-- About this exercise --
The lines wanted are those in the data below that include "poispäin".

-- Data for analysis --
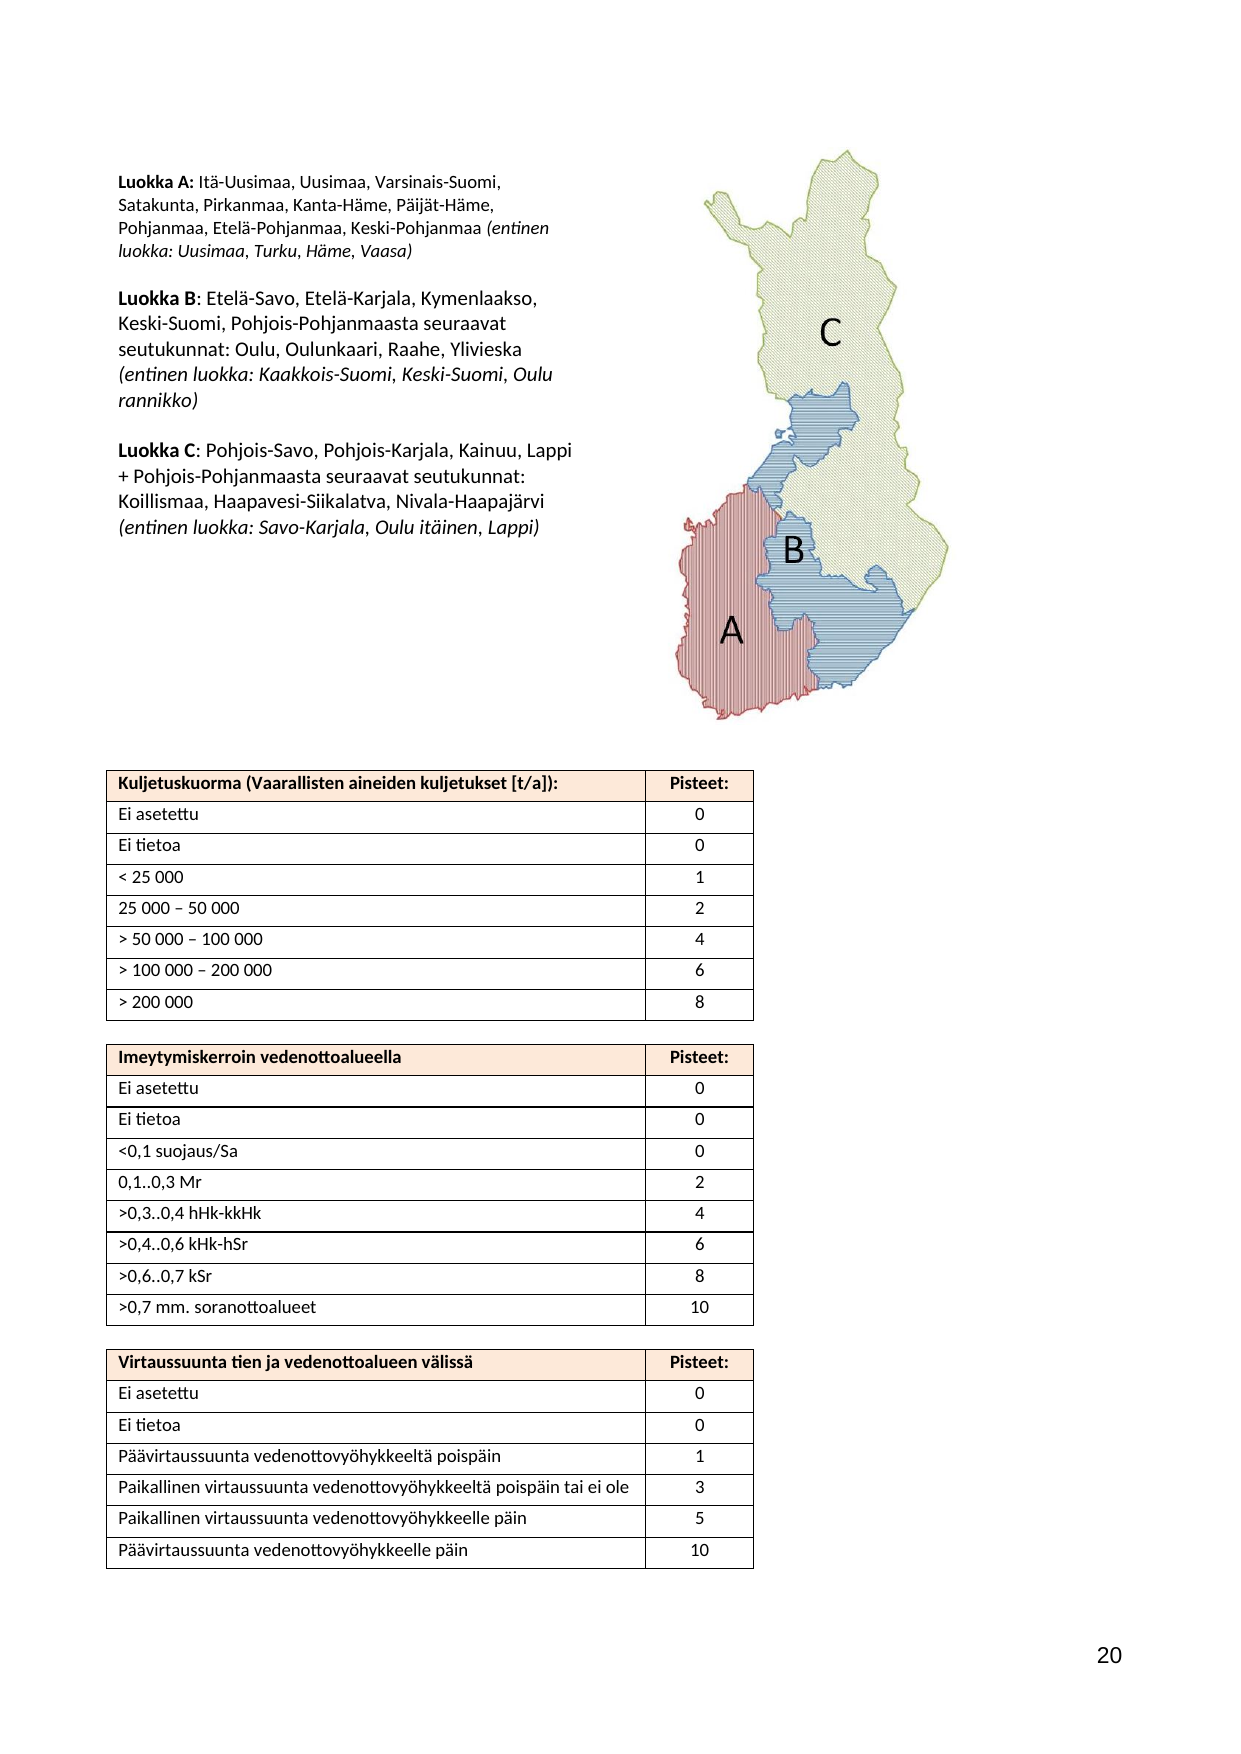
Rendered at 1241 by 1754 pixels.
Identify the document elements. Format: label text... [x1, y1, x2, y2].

table_cell 0 [646, 802, 753, 832]
table_cell >0,4..0,6 kHk-hSr [107, 1233, 645, 1263]
table_cell 10 [646, 1295, 753, 1325]
table_cell 6 [646, 959, 753, 989]
table_cell 1 [646, 1444, 753, 1474]
table_header Virtaussuunta tien ja vedenottoalueen välissä [107, 1350, 645, 1380]
table_cell Päävirtaussuunta vedenottovyöhykkeelle päin [107, 1538, 645, 1568]
table_cell Paikallinen virtaussuunta vedenottovyöhykkeelle päin [107, 1506, 645, 1537]
table_cell 6 [646, 1233, 753, 1263]
text Luokka A: Itä-Uusimaa, Uusimaa, Varsinais-Suomi, Satakunta, Pirkanmaa, Kanta-Häme, Päijät-Häme, Pohjanmaa, Etelä-Pohjanmaa, Keski-Pohjanmaa (entinen luokka: Uusimaa, Turku, Häme, Vaasa) [118, 171, 583, 262]
table_cell 0 [646, 834, 753, 864]
table_cell 25 000 – 50 000 [107, 896, 645, 926]
table_cell > 100 000 – 200 000 [107, 959, 645, 989]
table_cell 5 [646, 1506, 753, 1537]
picture [657, 147, 957, 725]
table_cell 0 [646, 1413, 753, 1443]
table_cell 0 [646, 1076, 753, 1106]
table_cell >0,7 mm. soranottoalueet [107, 1295, 645, 1325]
table_cell Ei tietoa [107, 834, 645, 864]
table_cell Ei tietoa [107, 1413, 645, 1443]
table_cell 4 [646, 927, 753, 957]
table_cell >0,6..0,7 kSr [107, 1264, 645, 1294]
table_cell > 50 000 – 100 000 [107, 927, 645, 957]
text Luokka B: Etelä-Savo, Etelä-Karjala, Kymenlaakso, Keski-Suomi, Pohjois-Pohjanmaasta seuraavat seutukunnat: Oulu, Oulunkaari, Raahe, Ylivieska (entinen luokka: Kaakkois-Suomi, Keski-Suomi, Oulu rannikko) [118, 285, 583, 412]
table_cell Paikallinen virtaussuunta vedenottovyöhykkeeltä poispäin tai ei ole [107, 1475, 645, 1505]
table_cell 1 [646, 865, 753, 895]
table_cell 2 [646, 896, 753, 926]
table_header Kuljetuskuorma (Vaarallisten aineiden kuljetukset [t/a]): [107, 771, 645, 801]
table_cell Ei tietoa [107, 1108, 645, 1138]
text Luokka C: Pohjois-Savo, Pohjois-Karjala, Kainuu, Lappi + Pohjois-Pohjanmaasta seuraavat seutukunnat: Koillismaa, Haapavesi-Siikalatva, Nivala-Haapajärvi (entinen luokka: Savo-Karjala, Oulu itäinen, Lappi) [118, 438, 583, 539]
table_header Imeytymiskerroin vedenottoalueella [107, 1045, 645, 1075]
table_cell 0 [646, 1139, 753, 1169]
table_cell Ei asetettu [107, 1076, 645, 1106]
table_cell 8 [646, 990, 753, 1020]
table_cell < 25 000 [107, 865, 645, 895]
table_cell 4 [646, 1201, 753, 1231]
table_cell > 200 000 [107, 990, 645, 1020]
table_cell >0,3..0,4 hHk-kkHk [107, 1201, 645, 1231]
table_cell 2 [646, 1170, 753, 1200]
table_cell 0,1..0,3 Mr [107, 1170, 645, 1200]
table_cell Päävirtaussuunta vedenottovyöhykkeeltä poispäin [107, 1444, 645, 1474]
table_cell 10 [646, 1538, 753, 1568]
table_cell 3 [646, 1475, 753, 1505]
table_header Pisteet: [646, 1350, 753, 1380]
table_cell 0 [646, 1108, 753, 1138]
table_cell Ei asetettu [107, 802, 645, 832]
table_header Pisteet: [646, 771, 753, 801]
table_header Pisteet: [646, 1045, 753, 1075]
table_cell <0,1 suojaus/Sa [107, 1139, 645, 1169]
table_cell 8 [646, 1264, 753, 1294]
table_cell Ei asetettu [107, 1381, 645, 1412]
table_cell 0 [646, 1381, 753, 1412]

-- Result of the exercise --
table_cell Paikallinen virtaussuunta vedenottovyöhykkeeltä poispäin tai ei ole [107, 1475, 645, 1505]
table_cell Päävirtaussuunta vedenottovyöhykkeeltä poispäin [107, 1444, 645, 1474]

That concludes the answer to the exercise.